* [SHORT EXERCISE]
Copy every line of the entries below exactly as it stands, omitting the pictures from your answer.

[Labeled box records]
== == ==

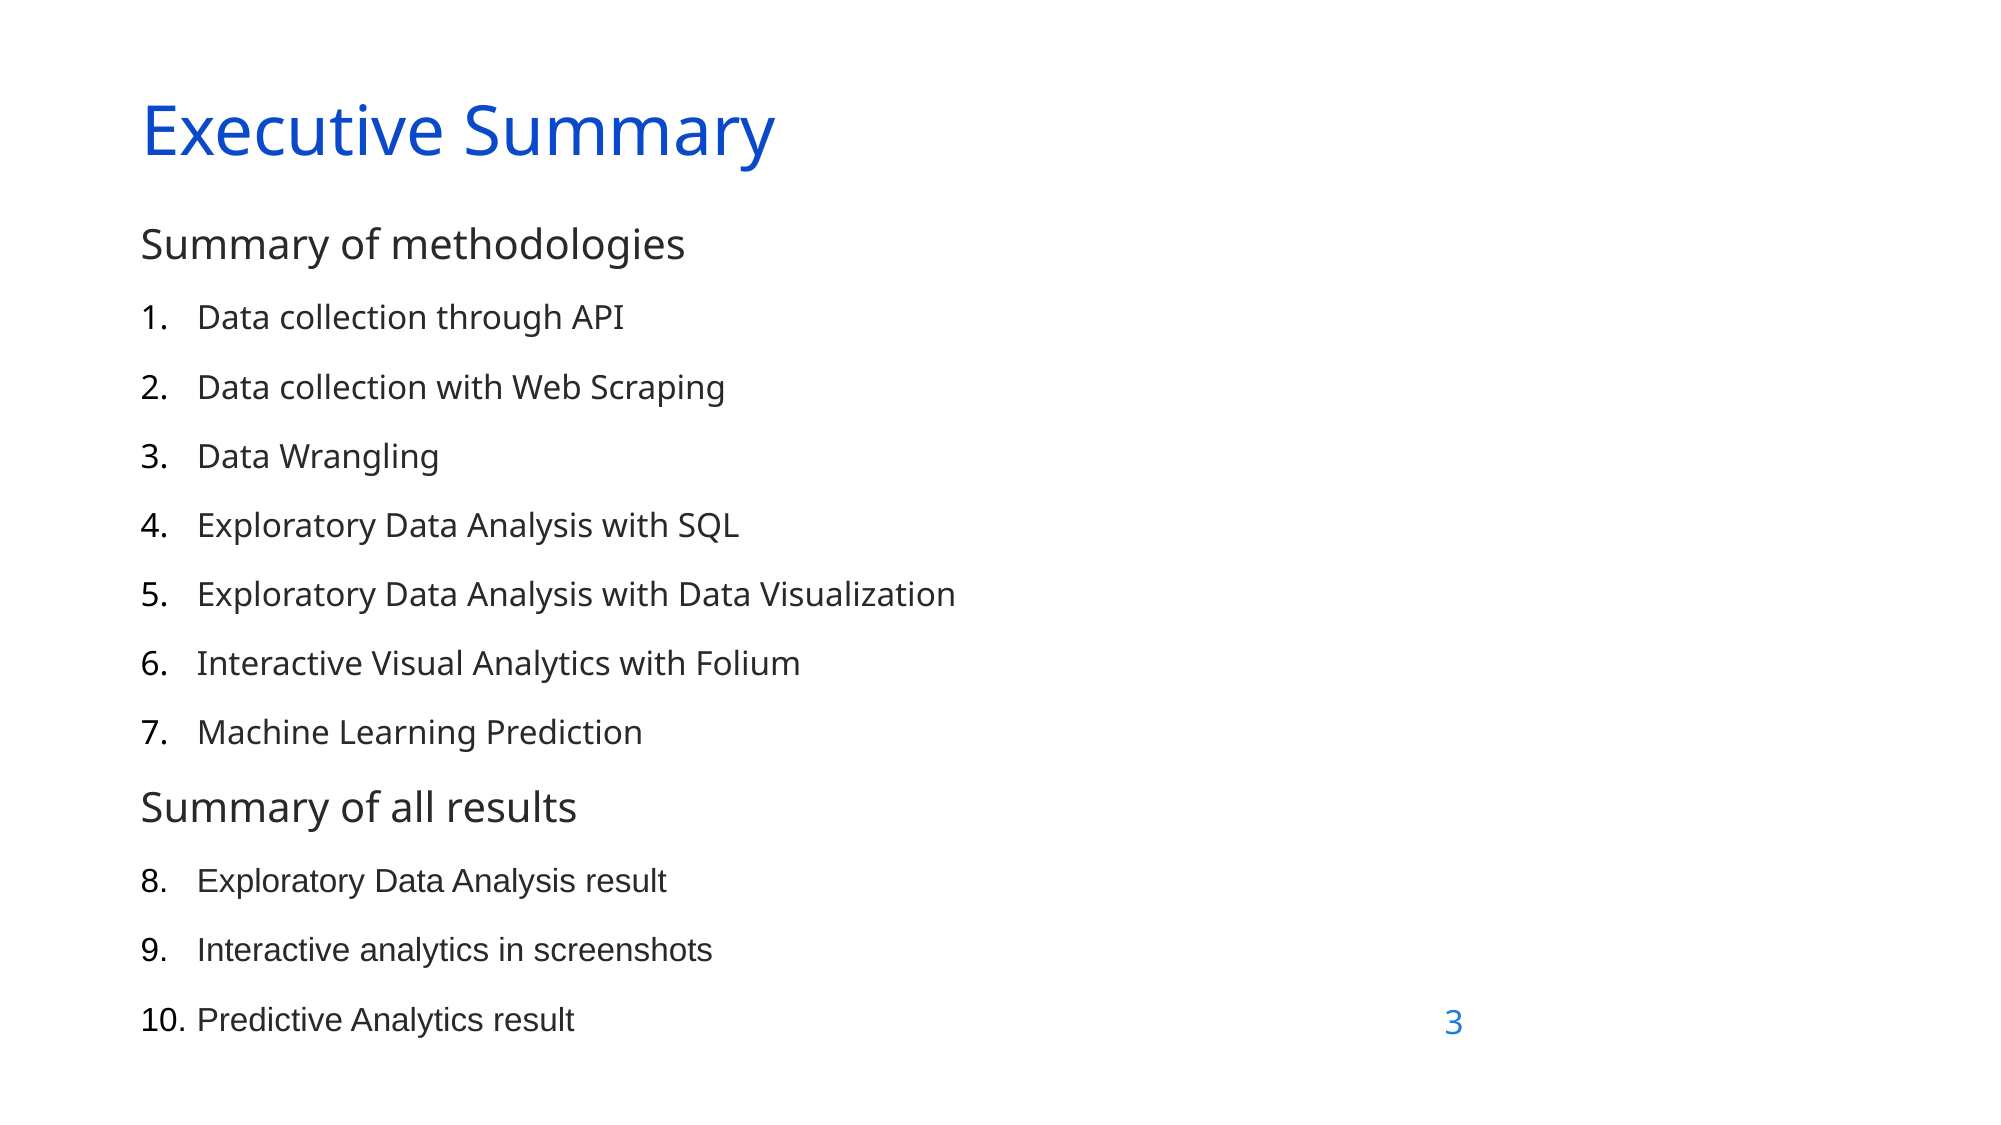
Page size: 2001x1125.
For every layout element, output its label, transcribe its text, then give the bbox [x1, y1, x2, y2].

text_box Executive Summary [126, 88, 1852, 179]
slide_number 3 [1429, 988, 1880, 1055]
text_box Summary of methodologies Data collection through API Data collection with Web Scraping Data Wrangling Exploratory Data Analysis with SQL Exploratory Data Analysis with Data Visualization Interactive Visual Analytics with Folium Machine Learning Prediction Summary of all results Exploratory Data Analysis result Interactive analytics in screenshots Predictive Analytics result [125, 210, 1034, 381]
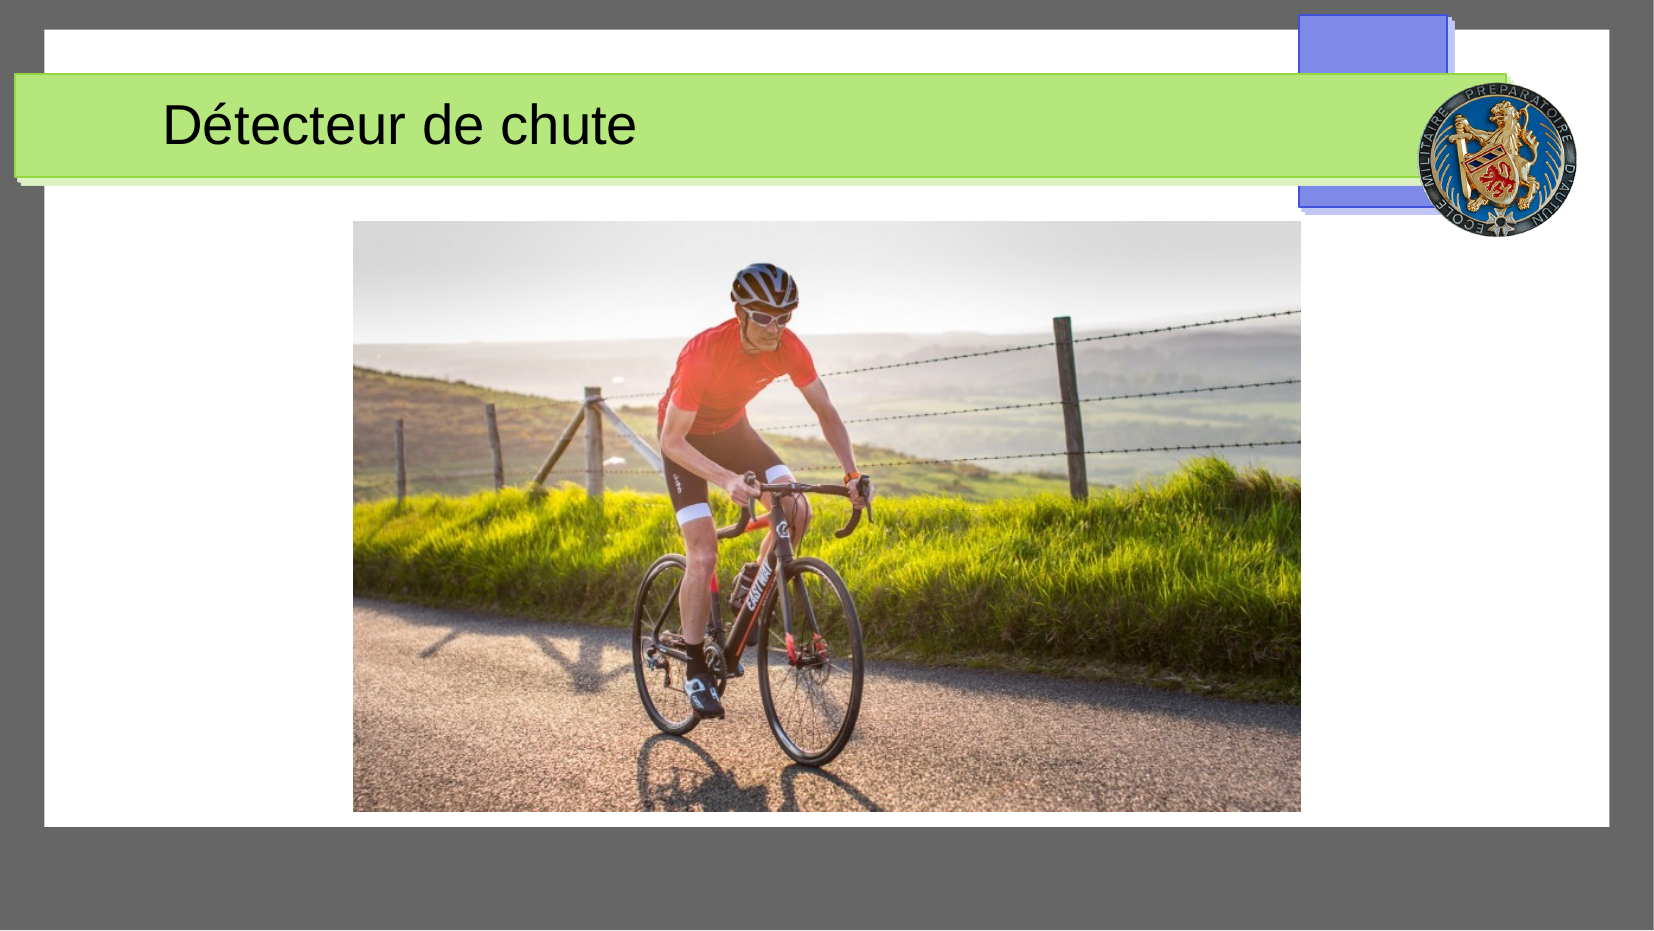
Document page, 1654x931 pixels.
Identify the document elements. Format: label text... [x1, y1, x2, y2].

picture [353, 221, 1301, 813]
title Détecteur de chute [88, 73, 1506, 178]
picture [1417, 82, 1577, 237]
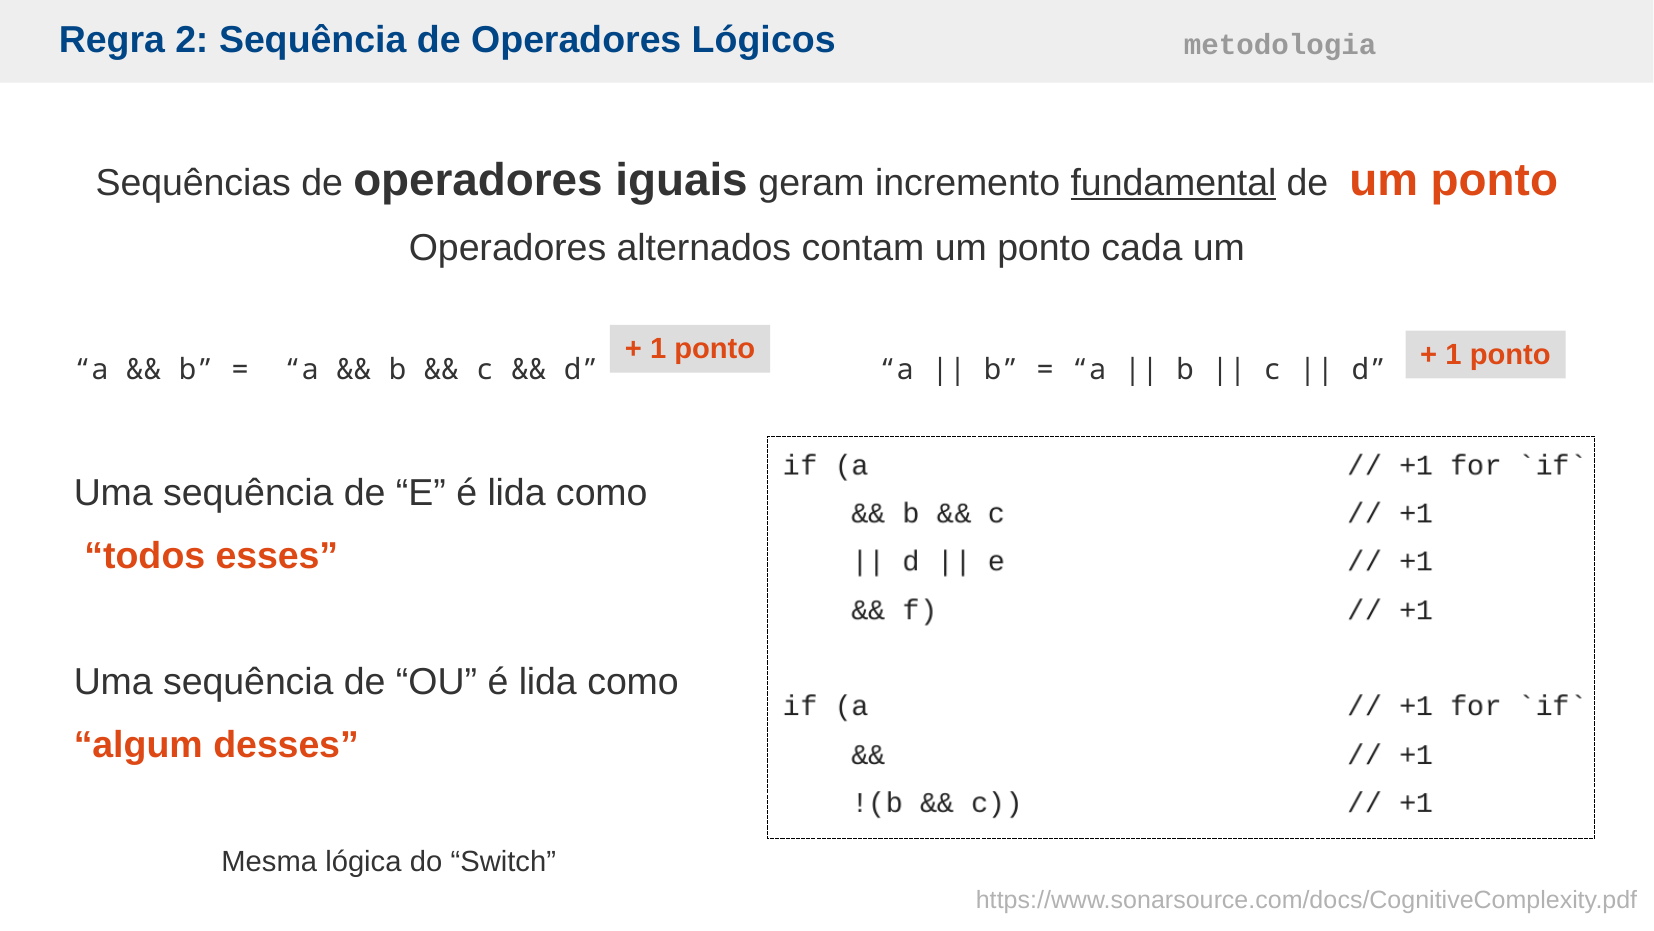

== == ==

* [SOLUTION TO THE PROBLEM]
Page size: 2001x1125.
For every layout element, output its label, transcribe its text, then give the bbox [x1, y1, x2, y2].

text_box Executive Summary [126, 88, 1852, 179]
slide_number 3 [1429, 988, 1880, 1055]
text_box Summary of methodologies Data collection through API Data collection with Web Scraping Data Wrangling Exploratory Data Analysis with SQL Exploratory Data Analysis with Data Visualization Interactive Visual Analytics with Folium Machine Learning Prediction Summary of all results Exploratory Data Analysis result Interactive analytics in screenshots Predictive Analytics result [125, 210, 1034, 381]
Document page, 1654x931 pixels.
Identify the document elements. Format: label text... [x1, y1, x2, y2].

picture [353, 221, 1301, 813]
title Détecteur de chute [88, 73, 1506, 178]
picture [1417, 82, 1577, 237]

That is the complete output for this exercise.